#### Work instruction
Could you set down exactly the lines of the data below, starting at the one that holds "31: (297, 193, 3.21)" and ending at the one that holds "59: (542, 191, 1.46)", both included, and only those?
........
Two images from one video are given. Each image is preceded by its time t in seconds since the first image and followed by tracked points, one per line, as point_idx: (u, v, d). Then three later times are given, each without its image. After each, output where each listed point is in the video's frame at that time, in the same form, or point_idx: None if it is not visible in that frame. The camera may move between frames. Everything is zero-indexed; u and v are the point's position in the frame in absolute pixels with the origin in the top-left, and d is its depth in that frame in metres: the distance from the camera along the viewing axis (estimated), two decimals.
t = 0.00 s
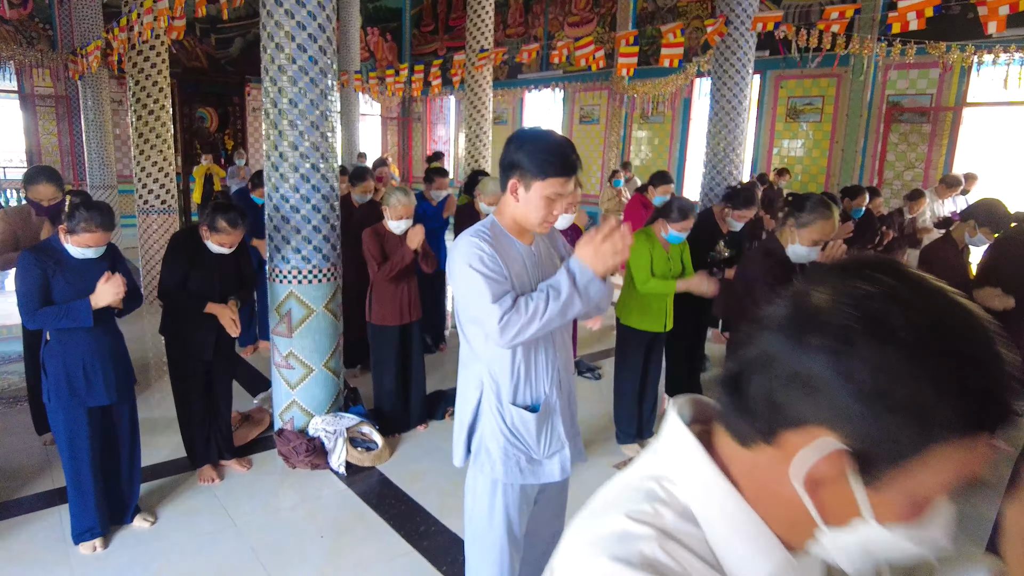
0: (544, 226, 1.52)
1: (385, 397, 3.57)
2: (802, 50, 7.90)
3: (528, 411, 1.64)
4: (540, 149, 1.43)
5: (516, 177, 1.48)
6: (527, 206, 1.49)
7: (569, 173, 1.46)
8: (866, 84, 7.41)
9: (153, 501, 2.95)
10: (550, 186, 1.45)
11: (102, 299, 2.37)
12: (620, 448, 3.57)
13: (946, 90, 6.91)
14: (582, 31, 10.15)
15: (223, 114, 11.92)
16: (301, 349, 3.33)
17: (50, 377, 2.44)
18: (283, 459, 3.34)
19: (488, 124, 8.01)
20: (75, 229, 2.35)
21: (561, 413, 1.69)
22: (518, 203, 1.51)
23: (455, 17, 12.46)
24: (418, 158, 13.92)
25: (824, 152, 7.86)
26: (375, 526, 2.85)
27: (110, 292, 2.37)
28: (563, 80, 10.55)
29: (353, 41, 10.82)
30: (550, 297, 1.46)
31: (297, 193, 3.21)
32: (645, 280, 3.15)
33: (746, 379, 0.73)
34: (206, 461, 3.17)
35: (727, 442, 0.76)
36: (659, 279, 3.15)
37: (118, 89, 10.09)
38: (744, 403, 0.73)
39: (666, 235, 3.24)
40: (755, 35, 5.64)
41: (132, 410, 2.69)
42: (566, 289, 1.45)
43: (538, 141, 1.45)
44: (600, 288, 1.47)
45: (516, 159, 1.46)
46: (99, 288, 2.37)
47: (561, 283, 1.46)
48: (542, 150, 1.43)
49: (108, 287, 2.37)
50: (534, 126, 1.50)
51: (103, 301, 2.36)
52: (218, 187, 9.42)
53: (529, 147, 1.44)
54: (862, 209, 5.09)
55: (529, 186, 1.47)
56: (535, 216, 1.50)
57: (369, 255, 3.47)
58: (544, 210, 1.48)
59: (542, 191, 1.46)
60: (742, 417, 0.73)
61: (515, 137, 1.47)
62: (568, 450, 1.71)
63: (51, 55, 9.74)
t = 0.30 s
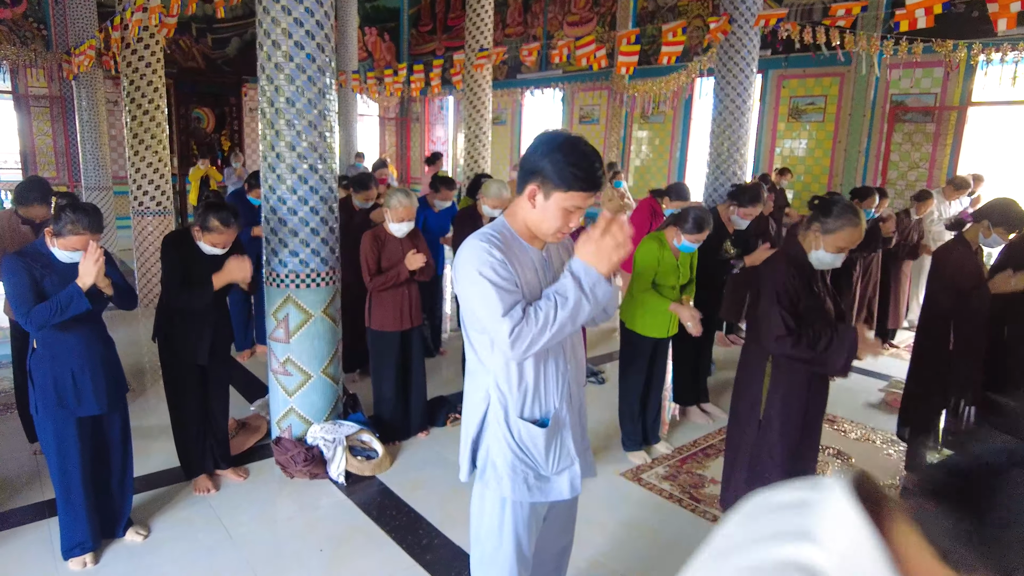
........
#### Written solution
31: (297, 193, 3.21)
32: (645, 280, 3.15)
33: (746, 379, 0.73)
34: (206, 461, 3.17)
35: (727, 442, 0.76)
36: (659, 279, 3.15)
37: (118, 89, 10.09)
38: (744, 403, 0.73)
39: (666, 235, 3.24)
40: (755, 35, 5.64)
41: (132, 410, 2.69)
42: (566, 289, 1.45)
43: (538, 141, 1.45)
44: (600, 288, 1.47)
45: (516, 159, 1.46)
46: (99, 288, 2.37)
47: (561, 283, 1.46)
48: (542, 150, 1.43)
49: (108, 287, 2.37)
50: (534, 126, 1.50)
51: (103, 301, 2.36)
52: (218, 187, 9.42)
53: (529, 147, 1.44)
54: (862, 209, 5.09)
55: (529, 186, 1.47)
56: (535, 216, 1.50)
57: (369, 255, 3.47)
58: (544, 210, 1.48)
59: (542, 191, 1.46)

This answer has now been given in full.